Twenty five years ago, when I started gardening in Southern California, we planted cool weather crops in September. As Climate Change increased, September became too hot to plant. Now we plant brassicas, lettuces, alliums (onions, garlic, shallots, etc.) and root veggies in October. No…wait. Now October is too hot to plant. It’s October 25th and it’s going to be 95 degrees on the westside. This post is for those experiencing this weather in lower latitudes.
Last year we didn’t plant out cool weather crops until November. It looks like we’ll take the same path this year. So what do we do?
Seed indoors – We start seeds indoors and keep them going with strong light, kelp emulsion and plenty of water. When the weather cools down they will be ready to explode in prepped garden beds.

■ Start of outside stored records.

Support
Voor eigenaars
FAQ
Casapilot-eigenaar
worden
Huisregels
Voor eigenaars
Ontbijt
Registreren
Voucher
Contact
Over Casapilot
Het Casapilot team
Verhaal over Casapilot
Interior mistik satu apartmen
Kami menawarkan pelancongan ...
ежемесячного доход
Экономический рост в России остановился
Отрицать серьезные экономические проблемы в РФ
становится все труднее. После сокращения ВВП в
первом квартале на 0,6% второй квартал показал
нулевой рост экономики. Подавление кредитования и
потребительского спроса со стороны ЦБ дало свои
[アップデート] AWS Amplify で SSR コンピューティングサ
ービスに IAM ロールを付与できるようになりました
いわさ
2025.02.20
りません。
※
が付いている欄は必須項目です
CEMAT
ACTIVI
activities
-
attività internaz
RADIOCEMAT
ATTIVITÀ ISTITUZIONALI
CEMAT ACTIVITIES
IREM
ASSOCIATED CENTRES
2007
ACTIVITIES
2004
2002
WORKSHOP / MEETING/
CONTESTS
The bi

Seed outdoors – Crops like Swiss chard, carrots, beets, lettuces, spinach, arugula and cilantro germinate quickly in high heat but grow slowly enough to be relatively unaffected by hot temperatures early on. Then when temperatures cool down, they’re well-established. Alliums like garlic, onions, shallots also get a good start in warm weather before overwintering. In mild-winter climates you can also plant potatoes now while it’s still hot.
Use shade cloth – we covered out cilantro seedlings with shade cloth to keep them happy on scorching days.

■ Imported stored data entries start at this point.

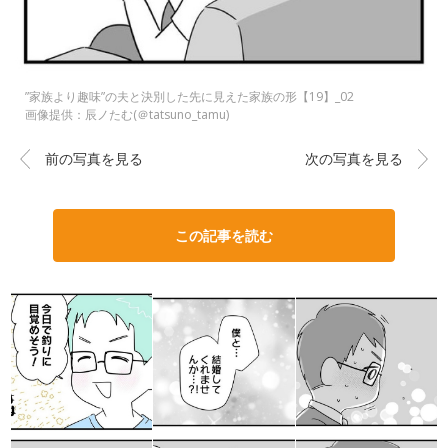
”家族より趣味”の夫と決別した先に見えた家族の形【19】_02
画像提供：辰ノたむ(＠tatsuno_tamu)
前の写真を見る
次の写真を見る
この記事を読む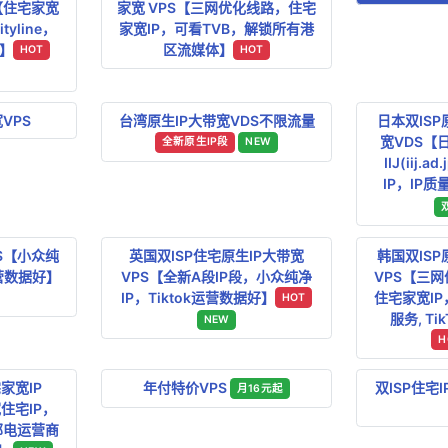
【住宅家宽
家宽 VPS【三网优化线路，住宅
yline，
家宽IP，可看TVB，解锁所有港
】
区流媒体】
HOT
HOT
VPS
台湾原生IP大带宽VDS不限流量
日本双ISP
宽VDS【
全新原生IP段
NEW
IIJ(iij.
IP，IP质
S【小众纯
英国双ISP住宅原生IP大带宽
韩国双ISP
运营数据好】
VPS【全新A段IP段，小众纯净
VPS【三
IP，Tiktok运营数据好】
住宅家宽I
HOT
服务, T
NEW
H
家宽IP
年付特价VPS
双ISP住宅
月16元起
宽住宅IP，
邮电运营商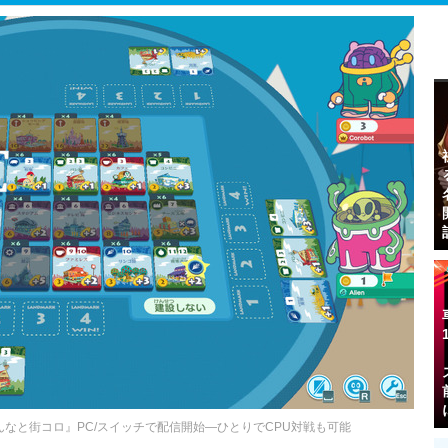
なと街コロ』PC/スイッチで配信開始―ひとりでCPU対戦も可能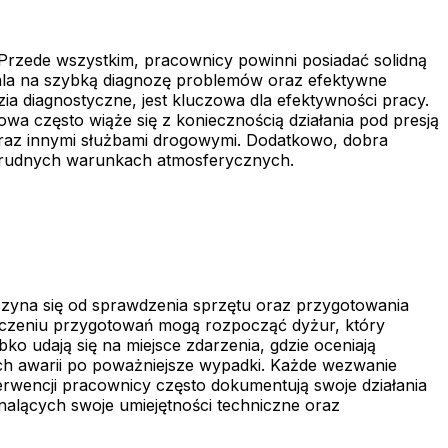
rzede wszystkim, pracownicy powinni posiadać solidną
la na szybką diagnozę problemów oraz efektywne
ia diagnostyczne, jest kluczowa dla efektywności pracy.
a często wiąże się z koniecznością działania pod presją
oraz innymi służbami drogowymi. Dodatkowo, dobra
w trudnych warunkach atmosferycznych.
yna się od sprawdzenia sprzętu oraz przygotowania
ończeniu przygotowań mogą rozpocząć dyżur, który
ko udają się na miejsce zdarzenia, gdzie oceniają
ych awarii po poważniejsze wypadki. Każde wezwanie
erwencji pracownicy często dokumentują swoje działania
nalących swoje umiejętności techniczne oraz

Hold transplanting for cool weather – don’t put any seedlings in the ground this week. Hold off until temps are in the low 70s. You won’t regret it. Avoid planting brassicas yet because the Bagrada bug breeds in temperatures over 73º. They’ll eat your kale, broccoli, radishes, mustard greens, and cabbages to death. Low temps = happy brassicas.
We’re nearly there, folks. Just be patient a little longer and you’ll have a successful fall garden.